**WHAT THE EXERCISE ASKS:** If any record holds an image, omit the image and print the rest exactly.
Start of MATERIAL PROVIDED
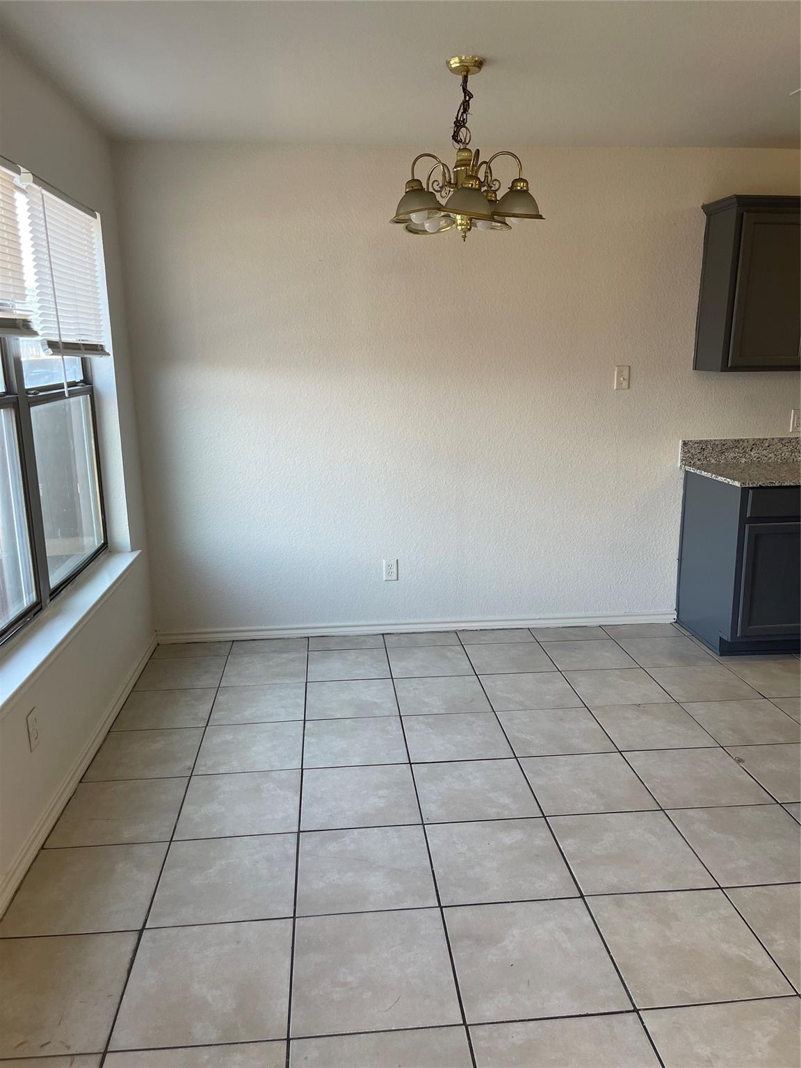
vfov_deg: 69.4
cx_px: 400
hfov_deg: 54.9
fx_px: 771
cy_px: 534
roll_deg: +0.4
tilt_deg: -13.8
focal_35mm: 25
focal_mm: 5.1
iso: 64
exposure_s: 1/120
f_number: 1.6
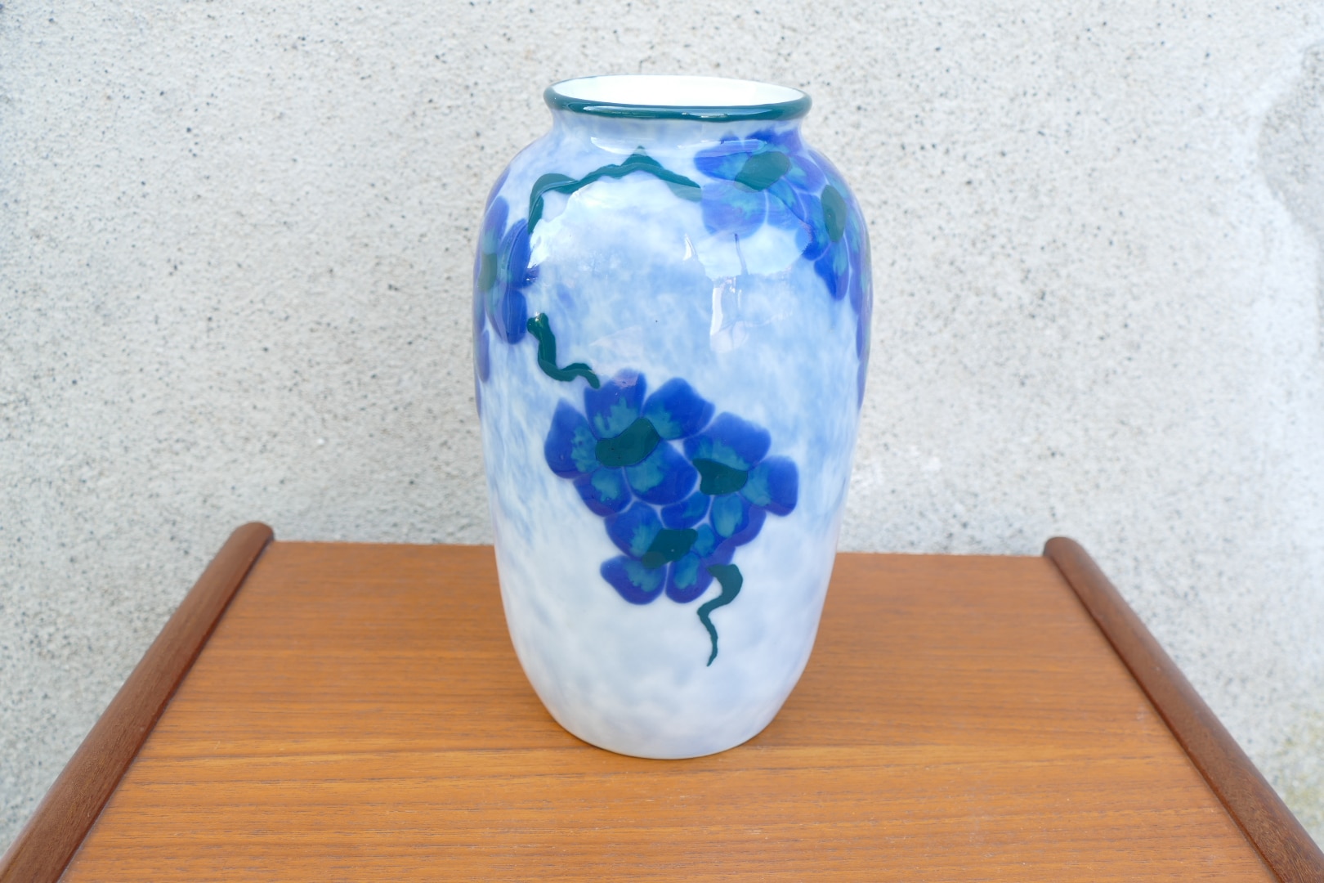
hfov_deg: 54.4
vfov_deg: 37.9
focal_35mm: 35
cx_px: 662
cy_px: 442
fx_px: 1287
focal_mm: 12.9
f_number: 3.1
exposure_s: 1/100
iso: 125
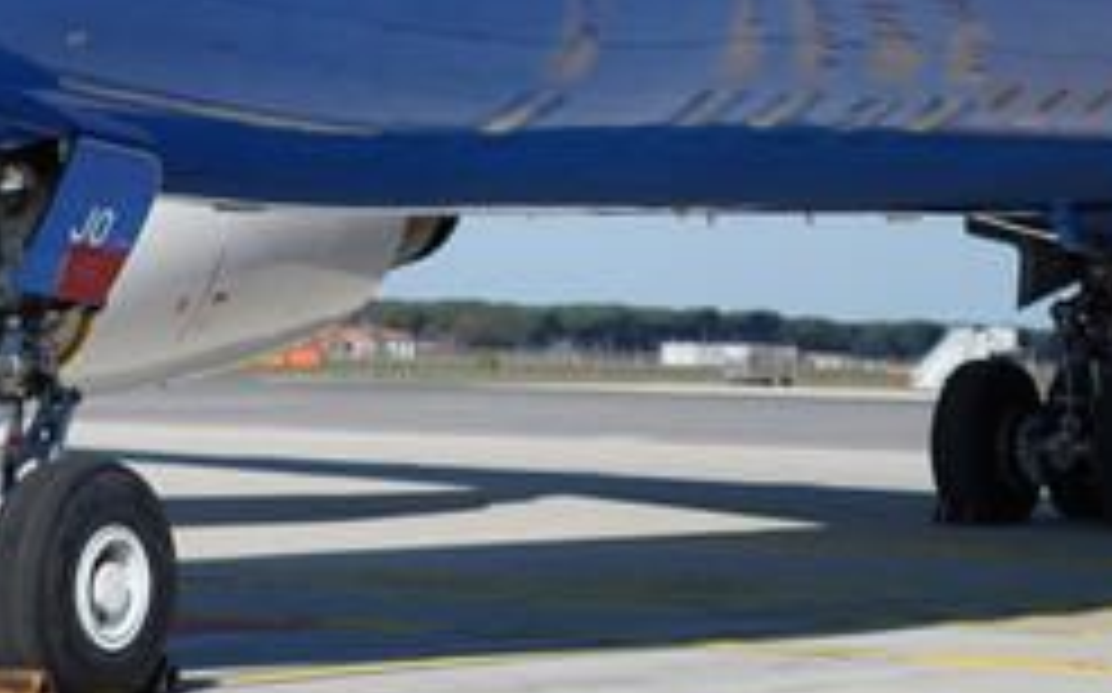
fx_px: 4906
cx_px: 230
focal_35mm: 162
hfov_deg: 12.9
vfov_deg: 7.9
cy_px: -335
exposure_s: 1/2500
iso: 200
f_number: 4
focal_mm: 56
End of MATERIAL PROVIDED
**WRITTEN REPLY:**
vfov_deg: 69.4
cx_px: 400
hfov_deg: 54.9
fx_px: 771
cy_px: 534
roll_deg: +0.4
tilt_deg: -13.8
focal_35mm: 25
focal_mm: 5.1
iso: 64
exposure_s: 1/120
f_number: 1.6
hfov_deg: 54.4
vfov_deg: 37.9
focal_35mm: 35
cx_px: 662
cy_px: 442
fx_px: 1287
focal_mm: 12.9
f_number: 3.1
exposure_s: 1/100
iso: 125
fx_px: 4906
cx_px: 230
focal_35mm: 162
hfov_deg: 12.9
vfov_deg: 7.9
cy_px: -335
exposure_s: 1/2500
iso: 200
f_number: 4
focal_mm: 56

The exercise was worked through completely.